With Brexit negotiations lacking transparency there is a chance the UK could become an unlisted third country, on March 29th, 2019.
If this happens, anyone wishing to travel within the EU, alongside their pets, will be required to take them to the vet no later than November 28th, 2018, in order to meet legislative requirements.
To travel with their pet from a third country to the EU, owners need to prove their animals are effectively vaccinated against rabies, with a blood titre test required to demonstrate sufficient levels of rabies antibody.
This needs to be carried out a minimum of 30 days after any initial rabies vaccination. A period three months must then be allowed to pass before pets can travel to the EU.

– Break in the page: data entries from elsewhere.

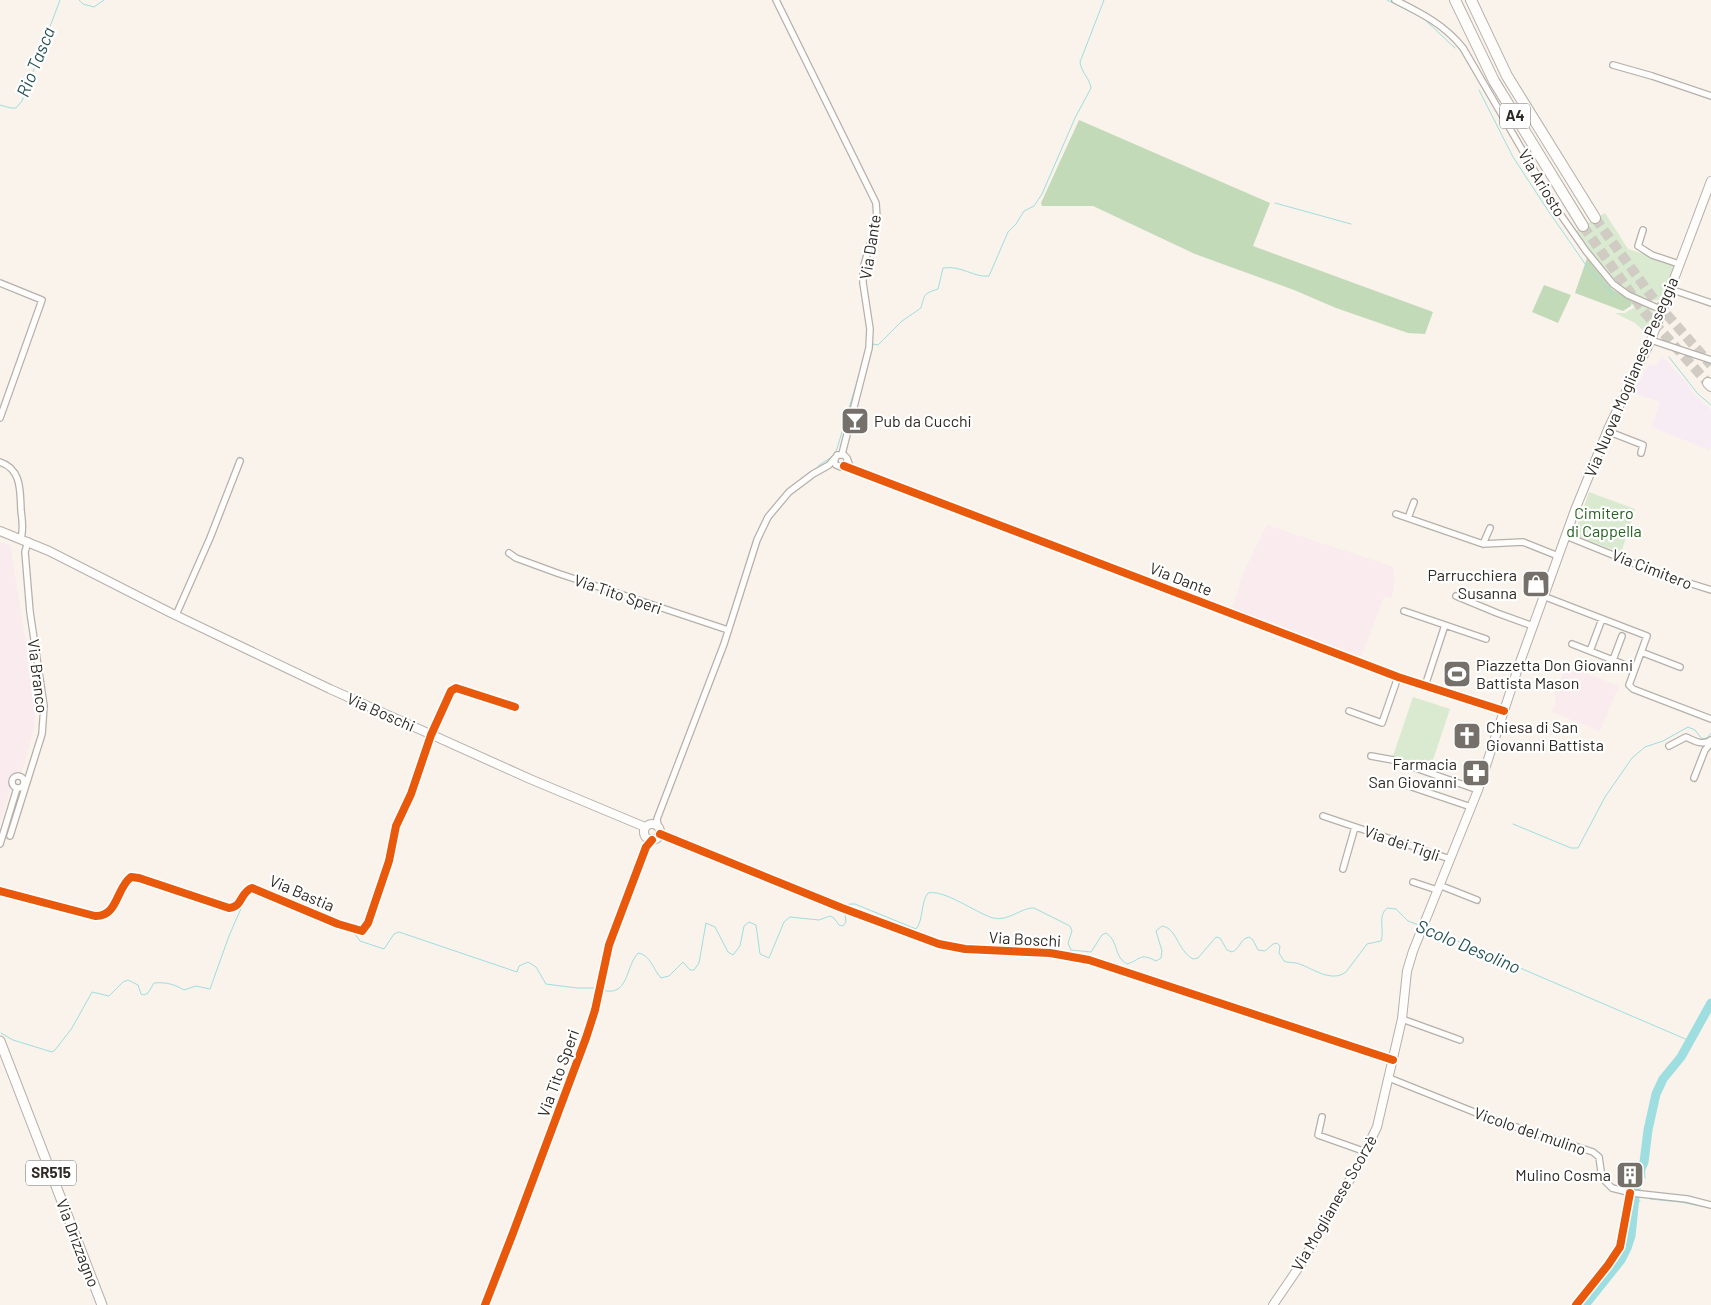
<svg xmlns="http://www.w3.org/2000/svg" width="1711" height="1305" viewBox="0 0 1711 1305" font-family="Barlow,sans-serif">
	<style>
		.commercial { fill: #f7ecf3 }
		.industrial { fill: #faebef }
		.green { fill: #d9ead0 }
		.forest { fill: #c3dab9 }
		.lines { fill: none; stroke-linecap: round; stroke-linejoin: round }
		.stream { stroke: #9edee0; stroke-width: 1 }
		.river { stroke: #9edee0; stroke-width: 9 }
		.highway-tunnel { stroke: #d0cbc3; stroke-width: 10; stroke-dasharray: 10 5; stroke-linecap: butt }
		.street-casing { stroke: #b5b0aa; stroke-width: 8 }
		.secondary-casing { stroke: #b5b0aa; stroke-width: 10 }
		.primary-casing { stroke: #b5b0aa; stroke-width: 11 }
		.highway-casing { stroke: #b5b0aa; stroke-width: 12 }
		.street { stroke: #fefdfc; stroke-width: 5.5 }
		.secondary { stroke: #fefdfc; stroke-width: 8 }
		.primary { stroke: #fefdfc; stroke-width: 9 }
		.highway { stroke: #fefdfc; stroke-width: 10 }
		.cycleway-casing { stroke: #fff; stroke-width: 11 }
		.cycleway { stroke: #e8590c; stroke-width: 8 }
		.labels { text-anchor: middle; stroke-width: 4.5; stroke-linejoin: round; paint-order: stroke }
		.shield { fill: #fff; stroke: #6d6a66; stroke-width: 1 }
		.shield-label { font-size: 15px; font-weight: bold; fill: #2e2a24 }
		.street-label { font-size: 16px; fill: #2e2a24; stroke: #fff }
		.poi-label { font-size: 16px; fill: #2e2a24; stroke: #fff; text-anchor: start }
		.park-label { font-size: 16px; fill: #24621d; stroke: #fff }
		.water-label { font-size: 18px; font-style: italic; fill: #295456; stroke: #fff }
	</style>
	<rect width="100%" height="100%" fill="#f9f3eb"/>
	<path class="commercial" d="M 1662,356 L 1691,388 L 1692,392 L 1711,410 L 1711,446 L 1709,450 L 1652,427 L 1660,402 L 1633,393 L 1649,364 L 1656,366 Z"/>
	<path class="industrial" d="M 1267,525 L 1394,567 L 1393,577 L 1395,579 L 1392,598 L 1384,596 L 1361,658 L 1232,609 L 1243,574 Z
		M 0,542 L 10,545 L 35,699 L 34,728 L 22,771 L 12,783 L 0,822 Z
		M 1567,666 L 1619,686 L 1600,731 L 1552,712 L 1556,702 L 1555,692 Z"/>
	<path class="green" d="M 1605,213 L 1628,249 L 1676,265 C 1672,274 1669,290 1663,297 C 1657,303 1650,300 1644,298 C 1612,287 1596,257 1576,231 Z
		M 1640,304 C 1661,312 1656,319 1649,336 L 1635,323 L 1615,313 L 1625,313 Z
		M 1589,492 L 1635,509 L 1621,553 L 1574,535 Z
		M 1462,664 L 1471,668 L 1465,686 L 1455,682 Z
		M 1413,697 L 1450,709 L 1430,769 L 1393,756 Z"/>
	<path class="forest" d="M 1079,120 L 1270,203 L 1253,246 L 1433,312 L 1425,334 L 1408,333 L 1336,308 L 1294,290 L 1195,254 L 1093,206 L 1042,206 L 1041,203 Z
		M 1587,258 L 1612,289 L 1632,301 L 1631,306 L 1623,311 L 1575,293 Z
		M 1544,285 L 1571,295 L 1558,323 L 1532,312 Z"/>
	<g class="lines">
		<path class="stream" d="M 79,0 L 83,4 L 94,7 L 104,0
			M 1387,0 L 1423,18 L 1455,48
			M 1479,90 L 1513,157 L 1547,209 L 1590,271 L 1614,296
			M 0,105 L 11,108 L 16,108 L 22,101 L 60,0
			M 1275,203 L 1351,224
			M 1669,357 L 1698,394 L 1711,405
			M 865,377 L 873,344 L 878,345 L 902,321 L 921,308 C 925,294 923,294 938,289 L 943,268 C 962,265 974,278 989,276 L 1008,232 L 1016,224 L 1024,211 L 1034,206 L 1042,194 L 1075,118 L 1091,88 C 1090,79 1081,72 1080,62 L 1104,0
			M 818,466 L 830,458 L 836,452 L 859,375
			M 1513,824 L 1571,848 L 1578,848 L 1605,797 L 1632,758 L 1645,747 L 1663,741 L 1688,727 L 1695,730 L 1702,739 L 1707,738 L 1711,733
			M 248,892 L 355,934 L 360,941 L 384,949 L 394,934 L 399,932 L 517,972 L 519,966 L 528,962 L 536,967 L 546,984 L 577,988 L 598,988
			M 847,907 L 849,904 L 855,904 L 916,929 C 924,919 920,904 928,893 C 944,889 976,913 993,918 C 1008,922 1022,907 1034,908 L 1070,926 L 1072,931 L 1068,943 L 1071,950 L 1091,952 L 1102,935 L 1106,933 C 1119,941 1113,956 1127,964 C 1141,960 1139,952 1156,961 L 1161,958 L 1162,951 L 1156,931 L 1162,926 C 1177,928 1177,950 1193,959 L 1198,958 L 1216,937 L 1220,938 L 1227,950 L 1232,952 C 1240,949 1240,939 1249,937 L 1253,940 L 1258,950 L 1265,951 L 1273,944 L 1277,943 L 1280,946 L 1279,953 L 1284,961 C 1288,963 1291,962 1296,963 C 1310,966 1330,984 1346,972 L 1367,944 L 1381,941 C 1385,930 1377,917 1387,908 L 1396,909 L 1408,921 L 1421,926
			M 1427,928 L 1690,1041
			M 602,990 C 629,998 625,967 638,953 C 650,954 654,971 661,978 L 669,976 L 683,962 L 690,970 L 694,970 L 699,963 L 706,923 L 715,927 L 728,952 L 733,955 L 740,946 L 744,926 L 749,922 L 756,925 L 760,954 L 769,958 L 784,922 L 790,917 L 819,920 L 830,916 L 834,918 L 839,925 L 843,926 L 846,922 L 845,913
			M 1,1033 L 13,1040 L 52,1052 L 55,1050 L 72,1028 L 92,992 L 109,996 L 123,982 L 128,980 L 138,985 L 141,994 L 144,995 L 148,993 L 154,983 C 166,982 174,984 184,990 L 196,986 L 210,989 L 229,936 L 246,897
			M 1644,1162 L 1645,1178
			M 1650,1199 L 1680,1202 L 1711,1208
			M 1634,1201 L 1638,1197
			M 1634,1204 L 1640,1201"/>
		<path class="river" d="M 1585,1305 L 1621,1260 L 1627,1248 L 1631,1236 L 1637,1178 L 1644,1162 L 1648,1130 L 1656,1094 L 1663,1079 L 1681,1057 L 1711,1003"/>
		<path class="highway-tunnel" d="M 1595,218 L 1655,301 L 1711,365
			M 1583,226 L 1645,313 L 1708,383"/>
		<defs>
			<path id="street" d="M 776,0 L 876,203 L 877,219 L 863,269 L 863,283 L 870,329 L 869,348 L 842,454
				M 1395,0 C 1421,13 1445,25 1463,48 L 1556,208 L 1586,251 L 1613,284 L 1628,295 L 1662,310
				M 1613,65 L 1652,76 L 1711,96
				M 1643,230 L 1638,246 L 1652,255 L 1679,264
				M 0,283 L 42,300 L 0,418
				M 1670,289 L 1711,303
				M 1651,340 L 1711,360
				M 1607,431 L 1643,445 L 1641,453
				M 847,460 L 847,464 L 841,467 L 836,465 L 834,462 L 837,455 L 844,455 L 847,458 L 851,469
				M 0,462 C 22,469 20,492 21,510 C 22,520 24,529 21,538
				M 844,466 L 1398,677 L 1504,711
				M 1396,514 L 1483,544 L 1523,542 L 1558,556
				M 1408,518 L 1414,502
				M 1566,536 L 1660,574 L 1711,590
				M 1483,544 L 1490,528
				M 509,553 L 516,558 L 557,573 L 728,630
				M 1456,596 L 1497,613 L 1533,626
				M 1543,596 L 1647,636 L 1629,685 L 1633,689 L 1711,719
				M 1404,611 L 1486,639
				M 176,615 L 210,538 L 240,461
				M 1572,644 L 1628,666
				M 1590,651 L 1602,619
				M 1641,652 L 1680,667
				M 1613,660 L 1622,636
				M 1425,686 L 1445,625
				M 1349,711 L 1382,723 L 1398,677
				M 1669,746 L 1686,737 C 1694,741 1703,746 1711,740
				M 1371,756 L 1393,760 L 1478,790
				M12 782a6 6 0 1 1 12 0a6 6 0 1 1-12 0Z
				M 1694,778 L 1705,750 L 1711,743
				M 1403,784 L 1471,807
				M 1323,816 L 1450,859
				M 658,826 L 657,819 L 724,644 L 757,540 L 768,517 L 789,492 L 813,474 L 829,465 L 835,458
				M 10,836 L 42,734 L 44,706 L 30,612 L 25,552 L 28,541
				M 0,844 L 17,788
				M 1343,869 L 1355,827
				M 1413,882 L 1437,890
				M 1439,885 L 1477,900
				M 0,891 L 95,916 C 118,917 116,888 131,877 L 139,878 L 229,908 C 243,907 240,892 252,888 L 338,924 L 362,931 L 368,923 L 389,861 L 396,826 L 411,794 L 431,735 L 451,691 L 456,688 L 515,707
				M 1402,1019 L 1460,1040
				M 1389,1078 L 1489,1118 L 1593,1152 L 1599,1157 L 1602,1178 L 1612,1188 L 1632,1193 L 1687,1199 L 1711,1205
				M 1322,1117 L 1318,1135 L 1366,1152
				M 485,1305 L 513,1233 L 586,1038 L 595,1010 L 609,945 L 646,847 L 652,840"/>
			<path id="secondary" d="M 0,531 L 49,551 L 171,613 L 330,689 L 530,779 L 645,827
				M644 832a8 8 0 1 1 16 0a8 8 0 1 1-16 0Z
				M 660,834 L 842,908 L 939,944 L 965,949 L 1050,953 L 1089,960 L 1393,1060
				M 1273,1305 L 1301,1264 L 1360,1162 L 1377,1127 L 1402,1019 L 1407,971 L 1413,951 L 1478,790 L 1520,662 L 1575,510 L 1609,427 L 1651,340 L 1711,181"/>
			<path id="primary" d="M 0,1041 L 102,1305"/>
			<path id="highway" d="M 1455,0 L 1494,81 L 1583,226
				M 1471,0 L 1507,76 L 1595,218
				M 1708,383 L 1711,386"/>
		</defs>
		<use href="#street" class="street-casing"/>
		<use href="#secondary" class="secondary-casing"/>
		<use href="#primary" class="primary-casing"/>
		<use href="#highway" class="highway-casing"/>
		<use href="#street" class="street"/>
		<use href="#secondary" class="secondary"/>
		<use href="#primary" class="primary"/>
		<use href="#highway" class="highway"/>
		<defs>
			<path id="cycleway" d="M 844,466 L 1398,677 L 1504,711
				M 660,834 L 842,908 L 939,944 L 965,949 L 1050,953 L 1089,960 L 1393,1060
				M 0,891 L 95,916 C 118,917 116,888 131,877 L 139,878 L 229,908 C 243,907 240,892 252,888 L 338,924 L 362,931 L 368,923 L 389,861 L 396,826 L 411,794 L 431,735 L 451,691 L 456,688 L 515,707
				M 485,1305 L 513,1233 L 586,1038 L 595,1010 L 609,945 L 646,847 L 652,840
				M 1576,1305 L 1608,1265 L 1620,1247 L 1630,1193"/>
		</defs>
		<use href="#cycleway" class="cycleway-casing"/>
		<use href="#cycleway" class="cycleway"/>
	</g>
	<defs>
		<symbol id="bar-square" viewBox="-11 -11 22 22"><rect x="-9" y="-9" width="18" height="18" rx="4" fill="#75706a" stroke="#fff"/><path d="M-6-5H6L.8 .8V4.5H3.5V6h-7V4.5H-.8V.8Z" fill="#fff"/></symbol>
		<symbol id="shop-square" viewBox="-11 -11 22 22"><rect x="-9" y="-9" width="18" height="18" rx="4" fill="#75706a" stroke="#fff"/><path d="M-5-2.5h2.3a2.7 3.5 0 0 1 5.4 0H5L5.5 6h-11ZM-1.5-2.5h3a1.5 2.3 0 0 0-3 0Z" fill="#fff"/></symbol>
		<symbol id="stadium-square" viewBox="-11 -11 22 22"><rect x="-9" y="-9" width="18" height="18" rx="4" fill="#75706a" stroke="#fff"/><path d="M0-5a6.5 5 0 1 0 0 10a6.5 5 0 1 0 0-10ZM-3.5-1.8h7v3.6h-7Z" fill="#fff"/></symbol>
		<symbol id="church-square" viewBox="-11 -11 22 22"><rect x="-9" y="-9" width="18" height="18" rx="4" fill="#75706a" stroke="#fff"/><path d="M-1.2-6h2.4v3.5h3.3v2.4h-3.3V6h-2.4V-.1h-3.3v-2.4h3.3Z" fill="#fff"/></symbol>
		<symbol id="pharmacy-square" viewBox="-11 -11 22 22"><rect x="-9" y="-9" width="18" height="18" rx="4" fill="#75706a" stroke="#fff"/><path d="M-2-6h4v4h4v4h-4v4h-4v-4h-4v-4h4Z" fill="#fff"/></symbol>
		<symbol id="building-square" viewBox="-11 -11 22 22"><rect x="-9" y="-9" width="18" height="18" rx="4" fill="#75706a" stroke="#fff"/><path d="M-4-6H4V6H1V3H-1V6H-4ZM-2.5-4.3h1.7v1.8h-1.7ZM.8-4.3h1.7v1.8H.8ZM-2.5-1h1.7V.8h-1.7ZM.8-1h1.7V.8H.8Z" fill="#fff"/></symbol>
	</defs>
	<g fill-rule="evenodd">
		<use href="#bar-square" x="839" y="405" width="32" height="32"/>
		<use href="#shop-square" x="1520" y="568" width="32" height="32"/>
		<use href="#stadium-square" x="1441" y="658" width="32" height="32"/>
		<use href="#church-square" x="1451" y="720" width="32" height="32"/>
		<use href="#pharmacy-square" x="1460" y="757" width="32" height="32"/>
		<use href="#building-square" x="1614" y="1159" width="32" height="32"/>
	</g>
	<g class="labels">
		<g class="shield">
			<rect x="1500" y="103.5" width="30" height="25" rx="4"/>
			<rect x="26" y="1160.5" width="50" height="25" rx="4"/>
		</g>
		<g class="shield-label">
			<text x="1515" y="121">A4</text>
			<text x="51" y="1178">SR515</text>
		</g>
		<g class="street-label">
			<text transform="translate(1542 183) rotate(59)" y="6">Via Ariosto</text>
			<text transform="translate(870 247) rotate(-81)" y="6">Via Dante</text>
			<text transform="translate(1631 377) rotate(-67)" y="6">Via Nuova Moglianese Peseggia</text>
			<text transform="translate(1652 569) rotate(21)" y="6">Via Cimitero</text>
			<text transform="translate(1181 579) rotate(21)" y="6">Via Dante</text>
			<text transform="translate(618 594) rotate(19)" y="6">Via Tito Speri</text>
			<text transform="translate(38 676) rotate(83)" y="6">Via Branco</text>
			<text transform="translate(381 712) rotate(24)" y="6">Via Boschi</text>
			<text transform="translate(1402 843) rotate(19)" y="6">Via dei Tigli</text>
			<text transform="translate(302 893) rotate(23)" y="6">Via Bastia</text>
			<text transform="translate(1025 939) rotate(3)" y="6">Via Boschi</text>
			<text transform="translate(558 1073) rotate(-70)" y="6">Via Tito Speri</text>
			<text transform="translate(1530 1131) rotate(19)" y="6">Vicolo del mulino</text>
			<text transform="translate(1334 1203) rotate(-60)" y="6">Via Moglianese Scorzè</text>
			<text transform="translate(78 1243) rotate(69)" y="6">Via Drizzagno</text>
		</g>
		<g class="poi-label">
			<text x="874" y="427">Pub da Cucchi</text>
			<text x="1517" y="581" text-anchor="end">Parrucchiera<tspan x="1517" dy="18">Susanna</tspan></text>
			<text x="1476" y="671">Piazzetta Don Giovanni<tspan x="1476" dy="18">Battista Mason</tspan></text>
			<text x="1486" y="733">Chiesa di San<tspan x="1486" dy="18">Giovanni Battista</tspan></text>
			<text x="1457" y="770" text-anchor="end">Farmacia<tspan x="1457" dy="18">San Giovanni</tspan></text>
			<text x="1611" y="1181" text-anchor="end">Mulino Cosma</text>
		</g>
		<g class="park-label">
			<text x="1604" y="519">Cimitero<tspan x="1604" dy="18">di Cappella</tspan></text>
		</g>
		<g class="water-label">
			<text transform="translate(36 62) rotate(-68)" y="6">Rio Tasca</text>
			<text transform="translate(1468 947) rotate(23)" y="6">Scolo Desolino</text>
		</g>
	</g>
</svg>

Currently, before a pet can travel from the UK for the first time, it would need to be take to an official veterinarian, who would need to ensure the animal has a microchip and has received the primary rabies vaccination on or after the date of microchipping and at least 21 days prior to the date of travel.
The Uk’s Department for Environment, Food and Rural Affairs (DEFRA) is confident that the UK will reach a deal with the EU.
However, if negotiations break down then owners could be forced to follow the additional steps in order to take their pets abroad.
Langford Vets strongly advises anyone who wishes to be certain of taking their pets abroad, after March 29th, to set up a meeting with their vet no less than four months before the date of travel.